Thuy Bui received the Arnold P. Gold Foundation’s 2022 Pearl Birnbaum Hurwitz Humanism in Healthcare Award for her decades of work advancing the well-being of underserved populations, immigrants and refugees.

Bui, an MD professor of medicine, has been director of the Global Health and Underserved Populations Residency Track at Pitt Med and UPMC for more than 15 years.

Her work is motivated in part by her own life story: After leaving her native Vietnam at 11 years old, she and her family stayed at a refugee camp in Malaysia before arriving in the United States. Bui later entered the Peace Corps and served as head of the Medical Department of Kamuzu Central Hospital, Lilongwe, Malawi, for two years; she maintains relationships in the country and works to further education opportunities and health services there.

Until 2017, she headed the Birmingham Free Clinic. She still sees patients there weekly.

J. Timothy Greenamyre won the 2022 Robert A. Pritzker Prize for Leadership in Parkinson’s Research, among the field’s most prestigious honors. Greenamyre is the Love Family Professor and vice chair of neurology at Pitt Med and director of the Pittsburgh Institute for Neurodegenerative Diseases.

Awarded by the Michael J. Fox Foundation for Parkinson’s Research, the prize recognizes Greenamyre’s extensive contributions to our understanding of the disease. His research into genetic and environmental factors helped demonstrate that pesticides like rotenone and paraquat contribute to the disease. The rotenone model he developed continues to inform other researchers studying the causes of—and treatments for—Parkinson’s disease.

Greenamyre, an MD, PhD, also added to the evidence suggesting that mitochondrial function could go awry in Parkinson’s.

“My relationship with my patients is what motivates me,” says Greenamyre, who was recently featured in Science.

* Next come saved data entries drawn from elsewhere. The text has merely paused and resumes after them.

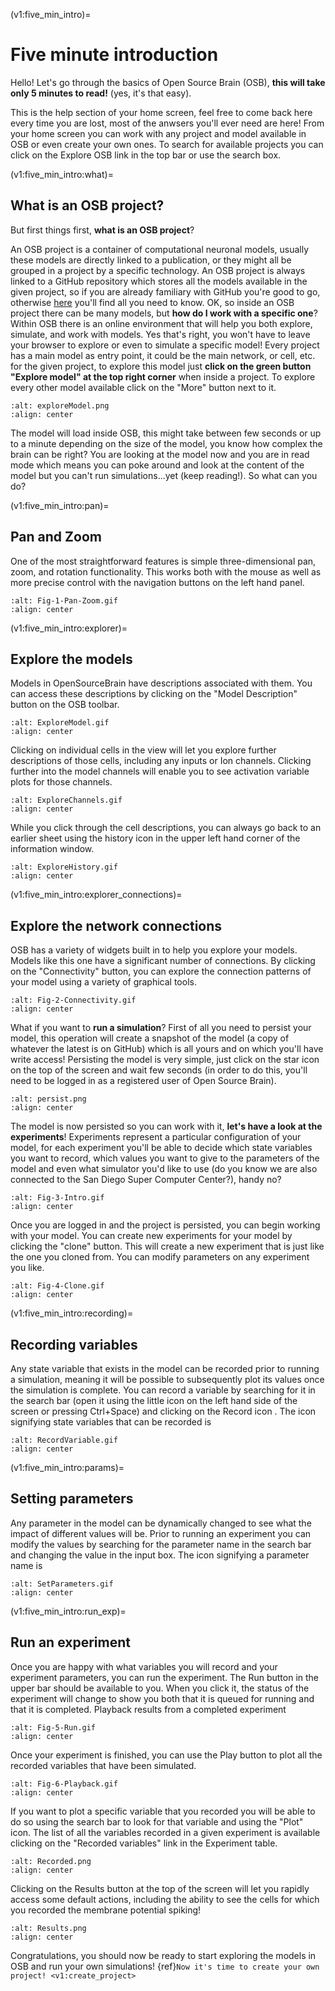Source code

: (v1:five_min_intro)=
# Five minute introduction

Hello! Let's go through the basics of Open Source Brain (OSB), **this will take only 5 minutes to read!** (yes, it's that easy).

This is the help section of your home screen, feel free to come back here every time you are lost, most of the anwsers you'll ever need are here! From your home screen you can work with any project and model available in OSB or even create your own ones. To search for available projects you can click on the Explore OSB link in the top bar or use the search box.

(v1:five_min_intro:what)=
## What is an OSB project?

But first things first, **what is an OSB project**?

An OSB project is a container of computational neuronal models, usually these models are directly linked to a publication, or they might all be grouped in a project by a specific technology. An OSB project is always linked to a GitHub repository which stores all the models available in the given project, so if you are already familiary with GitHub you're good to go, otherwise [here](https://guides.github.com/activities/hello-world/#what) you'll find all you need to know. OK, so inside an OSB project there can be many models, but **how do I work with a specific one**? Within OSB there is an online environment that will help you both explore, simulate, and work with models. Yes that's right, you won't have to leave your browser to explore or even to simulate a specific model! Every project has a main model as entry point, it could be the main network, or cell, etc. for the given project, to explore this model just **click on the green button "Explore model" at the top right corner** when inside a project. To explore every other model available click on the "More" button next to it.

```{image} ../images/exploreModel.png
:alt: exploreModel.png
:align: center
```

The model will load inside OSB, this might take between few seconds or up to a minute depending on the size of the model, you know how complex the brain can be right? You are looking at the model now and you are in read mode which means you can poke around and look at the content of the model but you can't run simulations...yet (keep reading!). So what can you do?

(v1:five_min_intro:pan)=
## Pan and Zoom

One of the most straightforward features is simple three-dimensional pan, zoom, and rotation functionality. This works both with the mouse as well as more precise control with the navigation buttons on the left hand panel.

```{image} ../images/Fig-1-Pan-Zoom.gif
:alt: Fig-1-Pan-Zoom.gif
:align: center
```

(v1:five_min_intro:explorer)=
## Explore the models
Models in OpenSourceBrain have descriptions associated with them. You can access these descriptions by clicking on the "Model Description" button on the OSB toolbar.

```{image} ../images/ExploreModel.gif
:alt: ExploreModel.gif
:align: center
```

Clicking on individual cells in the view will let you explore further descriptions of those cells, including any inputs or Ion channels. Clicking further into the model channels will enable you to see activation variable plots for those channels.

```{image} ../images/ExploreChannels.gif
:alt: ExploreChannels.gif
:align: center
```

While you click through the cell descriptions, you can always go back to an earlier sheet using the history icon in the upper left hand corner of the information window.

```{image} ../images/ExploreHistory.gif
:alt: ExploreHistory.gif
:align: center
```

(v1:five_min_intro:explorer_connections)=
## Explore the network connections
OSB has a variety of widgets built in to help you explore your models. Models like this one have a significant number of connections. By clicking on the "Connectivity" button, you can explore the connection patterns of your model using a variety of graphical tools. 

```{image} ../images/Fig-2-Connectivity.gif
:alt: Fig-2-Connectivity.gif
:align: center
```

What if you want to **run a simulation**? First of all you need to persist your model, this operation will create a snapshot of the model (a copy of whatever the latest is on GitHub) which is all yours and on which you'll have write access! Persisting the model is very simple, just click on the star icon on the top of the screen and wait few seconds (in order to do this, you'll need to be logged in as a registered user of Open Source Brain).

```{image} ../images/persist.png
:alt: persist.png
:align: center
```

The model is now persisted so you can work with it, **let's have a look at the experiments**! Experiments represent a particular configuration of your model, for each experiment you'll be able to decide which state variables you want to record, which values you want to give to the parameters of the model and even what simulator you'd like to use (do you know we are also connected to the San Diego Super Computer Center?), handy no? 

```{image} ../images/Fig-3-Intro.gif
:alt: Fig-3-Intro.gif
:align: center
```

Once you are logged in and the project is persisted, you can begin working with your model. You can create new experiments for your model by clicking the "clone" button. This will create a new experiment that is just like the one you cloned from. You can modify parameters on any experiment you like. 

```{image} ../images/Fig-4-Clone.gif
:alt: Fig-4-Clone.gif
:align: center
```

(v1:five_min_intro:recording)=
## Recording variables
Any state variable that exists in the model can be recorded prior to running a simulation, meaning it will be possible to subsequently plot its values once the simulation is complete. You can record a variable by searching for it in the search bar (open it using the little <i class="fas fa-search"></i> icon on the left hand side of the screen or pressing Ctrl+Space) and clicking on the Record icon <i class="fas fa-circle-blank"></i>. The icon signifying state variables that can be recorded is <i class="fas fa-superscript"></i> 

```{image} ../images/RecordVariable.gif
:alt: RecordVariable.gif
:align: center
```

(v1:five_min_intro:params)=
## Setting parameters

Any parameter in the model can be dynamically changed to see what the impact of different values will be. Prior to running an experiment you can modify the values by searching for the parameter name in the search bar and changing the value in the input box. The icon signifying a parameter name is <i class="fas fa-signin"></i>

```{image} ../images/SetParameters.gif
:alt: SetParameters.gif
:align: center
```

(v1:five_min_intro:run_exp)=
## Run an experiment

Once you are happy with what variables you will record and your experiment parameters, you can run the experiment. The Run button in the upper bar should be available to you. When you click it, the status of the experiment will change to show you both that it is queued for running and that it is completed. Playback results from a completed experiment 

```{image} ../images/Fig-5-Run.gif
:alt: Fig-5-Run.gif
:align: center
```

Once your experiment is finished, you can use the Play button to plot all the recorded variables that have been simulated. 

```{image} ../images/Fig-6-Playback.gif
:alt: Fig-6-Playback.gif
:align: center
```

If you want to plot a specific variable that you recorded you will be able to do so using the search bar to look for that variable and using the "Plot" icon. The list of all the variables recorded in a given experiment is available clicking on the "Recorded variables" link in the Experiment table. 

```{image} ../images/Recorded.png
:alt: Recorded.png
:align: center
```

Clicking on the Results button at the top of the screen will let you rapidly access some default actions, including the ability to see the cells for which you recorded the membrane potential spiking!

```{image} ../images/Results.png
:alt: Results.png
:align: center
```

Congratulations, you should now be ready to start exploring the models in OSB and run your own simulations!
{ref}`Now it's time to create your own project! <v1:create_project>`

Alok Joglekar received the National Institutes of Health (NIH) Director’s New Innovator Award, which supports early career scientists pursuing unconventional approaches to major challenges.

Joglekar is a PhD assistant professor of immunology and member of the Center for Systems Immunology. He and his team engineer molecules to manipulate the T cells in the immune system, boosting their ability to fight cancer and keeping them from attacking healthy tissues. Typically, T cells respond to target cells when their receptors recognize antigens displayed on molecules; Joglekar’s engineered molecules allow other immune cells to respond and influence T cell function.

“We’ve essentially converted a one-way street into a two-way,” Joglekar says. He hopes the research will lead to new treatments for diseases such as type 1 diabetes and multiple sclerosis and enhance immunotherapies for tumors.

The award, Joglekar says, “allows us to dive head-first into these ideas and gives us a cushion for taking risks.”